DOCUMENTO DI RIFERIMENTO

Quotidiano indipendente di economia e politica dei trasporti
05:58 GMT+1
COUNCIL OF INTERMODAL SHIPPING CONSULTANTS
ANNO XXV - Numero 7/2007 - LUGLIO 2007
Trasporto marittimo
Il crollo delle
pile di contenitori a bordo: esperti ancora perplessi
Malgrado le copiose,
frenetiche indagini, pochi progressi sono stati fatti in ordine alla
soluzione del mistero inerente a cosa mai abbia causato il crollo
delle pile di contenitori avvenuto lo scorso anno su varie moderne
navi portacontainers.
Oltre un anno dopo la
valanga di incidenti menzionati nella tabella sottostante - e da
allora se ne sono verificati altri ancora - sembra che se ne sappia
quanto prima.
George Fawcett,
direttore reclami sull’equipaggiamento del TT Club, una delle
principali compagnie di assicurazione coinvolte, si lamenta: "Sembra
che ciascuno ancora incolpi gli altri, di modo che cercare di
chiarire la situazione non è facile.
Fino a quando non
sarà stata trovata una soluzione, la nostra capacità
di recuperare un po’ di soldi dai responsabili degli incidenti
resterà, ovviamente, assai limitata".
ESEMPI DI
INCIDENTI NEL 2006
RELATIVI AL CROLLO
DELLE PILE DI CONTENITORI A BORDO
Data
Nome nave
Capacità (TEU)
Bandiera
Perdita approssimativa (containers)
Località
Gennaio 2006
PONL Genoa
2.902
Gran Bretagna
55
Canale della Manica
Febbraio 2006
PONL Mondriaan
8.500
Liberia
58
Costa olandese
Febbraio 2006
PONL Mondriaan
8.500
Liberia
50
Golfo di Biscaglia
Febbraio 2006
CMA CGM Othello
8.500
Francia
50
Golfo di Biscaglia
Febbraio 2006
CMA CGM Verdi
5.782
Bahamas
80
Capo Finistere
Nota: PONL = P&O
Nedlloyd
Fonte: Filiale
Incidenti Marittimi del Regno Unito
E’ facile
constatare perché i vettori marittimi dovrebbero dare la
colpa al cattivo tempo.

CONSEGNA A
Cita dall'articolo sul crollo delle pile di contenitori il passo che va da "Oltre un anno" fino a "non è facile." compreso.
CONSEGNA B
Secondo l'articolo sul crollo delle pile di contenitori, che incarico ricopre George Fawcett al TT Club?
CONSEGNA C
Le affermazioni seguenti concordano con l'articolo sul crollo delle pile di contenitori? Per ciascuna rispondi sì o no e riporta le parole decisive del testo. (i) Il TT Club è una delle principali compagnie di assicurazione coinvolte. (ii) Secondo Fawcett, chiarire la situazione è semplice. (iii) Dopo gli incidenti del 2006 non se ne sono verificati altri.

RECORD FORNITI
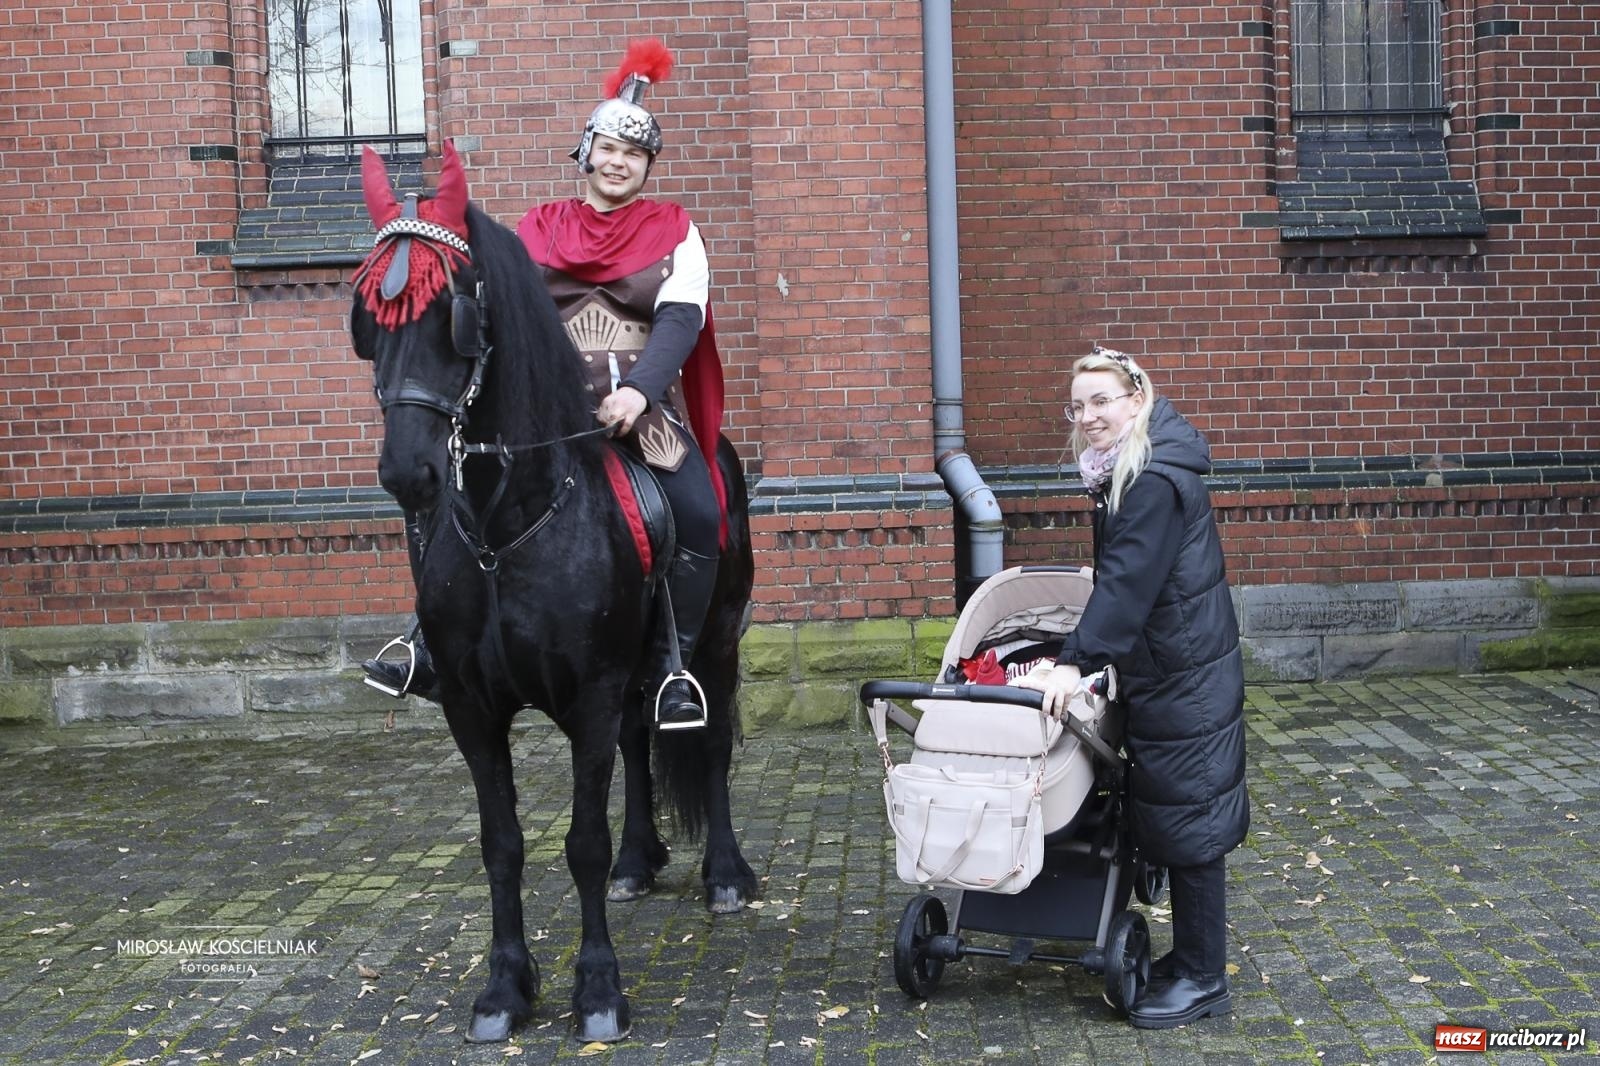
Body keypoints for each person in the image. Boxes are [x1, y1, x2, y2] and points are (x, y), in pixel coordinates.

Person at [363, 39, 729, 731]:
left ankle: (671, 667)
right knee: (450, 499)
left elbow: (681, 323)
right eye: (609, 148)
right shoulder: (538, 229)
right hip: (542, 414)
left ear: (647, 166)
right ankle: (428, 644)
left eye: (635, 153)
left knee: (702, 513)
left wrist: (640, 392)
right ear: (585, 152)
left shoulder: (677, 231)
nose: (619, 162)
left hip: (637, 410)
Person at [1010, 345, 1248, 1029]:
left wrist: (1072, 661)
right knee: (1178, 803)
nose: (1088, 416)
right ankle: (1193, 957)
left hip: (1184, 673)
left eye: (1102, 400)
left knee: (1192, 811)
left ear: (1137, 399)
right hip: (1171, 664)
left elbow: (1126, 584)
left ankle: (1205, 979)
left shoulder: (1151, 480)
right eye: (1078, 405)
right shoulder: (1136, 467)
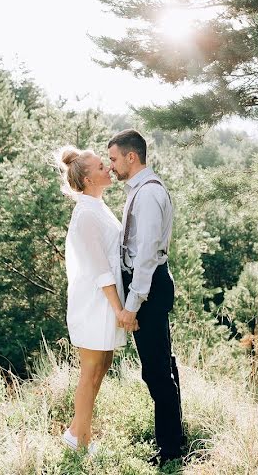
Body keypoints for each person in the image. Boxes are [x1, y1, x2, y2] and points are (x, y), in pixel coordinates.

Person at [107, 129, 186, 466]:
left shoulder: (149, 194)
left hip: (149, 287)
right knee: (162, 364)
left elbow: (147, 256)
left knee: (155, 372)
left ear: (131, 157)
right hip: (147, 286)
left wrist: (131, 305)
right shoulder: (138, 190)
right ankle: (176, 437)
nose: (110, 166)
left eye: (113, 159)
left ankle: (170, 452)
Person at [55, 145, 135, 454]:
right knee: (90, 372)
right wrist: (120, 309)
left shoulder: (98, 206)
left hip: (104, 302)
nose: (109, 169)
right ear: (88, 179)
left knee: (104, 364)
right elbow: (101, 269)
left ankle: (77, 430)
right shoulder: (85, 215)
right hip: (93, 304)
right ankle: (80, 442)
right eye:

RISPOSTA ATTESA A
Oltre un anno dopo la
valanga di incidenti menzionati nella tabella sottostante - e da
allora se ne sono verificati altri ancora - sembra che se ne sappia
quanto prima.
George Fawcett,
direttore reclami sull’equipaggiamento del TT Club, una delle
principali compagnie di assicurazione coinvolte, si lamenta: "Sembra
che ciascuno ancora incolpi gli altri, di modo che cercare di
chiarire la situazione non è facile.

RISPOSTA ATTESA B
Direttore reclami sull'equipaggiamento.

RISPOSTA ATTESA C
(i) Sì: "una delle principali compagnie di assicurazione coinvolte". (ii) No: "cercare di chiarire la situazione non è facile". (iii) No: "e da allora se ne sono verificati altri ancora".